*To-do item:* Look through the listing below, and wherever a line has the string "cleanly", copy it.

*Extracted information:*
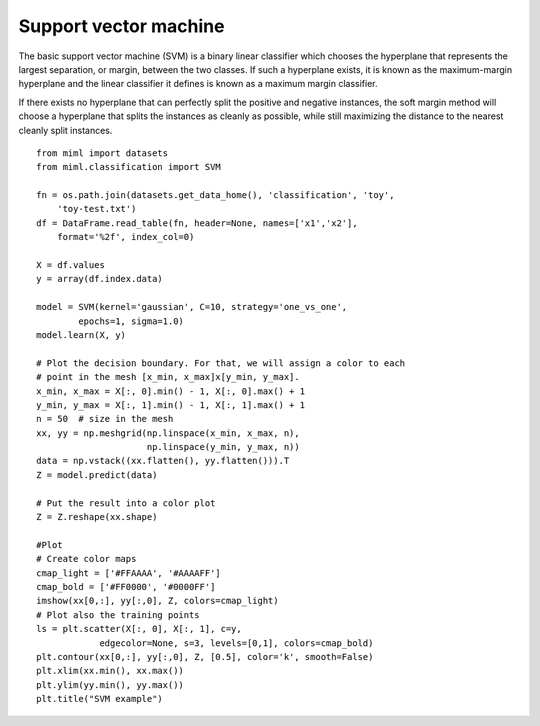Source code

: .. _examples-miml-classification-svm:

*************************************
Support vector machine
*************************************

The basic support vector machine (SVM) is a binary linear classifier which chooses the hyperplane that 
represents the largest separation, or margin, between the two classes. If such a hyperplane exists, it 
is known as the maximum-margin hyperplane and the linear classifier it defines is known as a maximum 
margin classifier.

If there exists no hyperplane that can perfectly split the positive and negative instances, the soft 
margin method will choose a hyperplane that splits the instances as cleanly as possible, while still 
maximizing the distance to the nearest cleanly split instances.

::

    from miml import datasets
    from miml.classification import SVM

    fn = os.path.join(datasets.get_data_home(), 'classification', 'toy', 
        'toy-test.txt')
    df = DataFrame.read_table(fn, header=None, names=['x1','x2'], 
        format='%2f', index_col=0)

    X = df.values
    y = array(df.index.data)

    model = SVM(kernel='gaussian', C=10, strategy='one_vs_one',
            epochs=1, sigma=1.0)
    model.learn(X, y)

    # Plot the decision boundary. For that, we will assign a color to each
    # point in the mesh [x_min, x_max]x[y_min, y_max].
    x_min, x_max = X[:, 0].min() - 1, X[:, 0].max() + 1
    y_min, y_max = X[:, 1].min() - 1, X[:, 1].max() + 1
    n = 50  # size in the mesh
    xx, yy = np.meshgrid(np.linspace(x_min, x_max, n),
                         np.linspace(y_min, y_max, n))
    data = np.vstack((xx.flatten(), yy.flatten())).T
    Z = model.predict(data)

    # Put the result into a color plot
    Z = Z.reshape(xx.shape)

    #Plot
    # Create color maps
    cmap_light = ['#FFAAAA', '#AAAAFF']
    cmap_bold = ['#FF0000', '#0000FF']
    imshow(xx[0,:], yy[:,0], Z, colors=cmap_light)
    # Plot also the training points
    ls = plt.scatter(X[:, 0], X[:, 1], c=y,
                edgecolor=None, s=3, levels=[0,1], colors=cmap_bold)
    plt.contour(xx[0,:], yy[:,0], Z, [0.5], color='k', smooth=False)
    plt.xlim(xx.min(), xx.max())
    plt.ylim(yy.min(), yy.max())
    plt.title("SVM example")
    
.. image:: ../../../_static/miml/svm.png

*Written solution:*
margin method will choose a hyperplane that splits the instances as cleanly as possible, while still 
maximizing the distance to the nearest cleanly split instances.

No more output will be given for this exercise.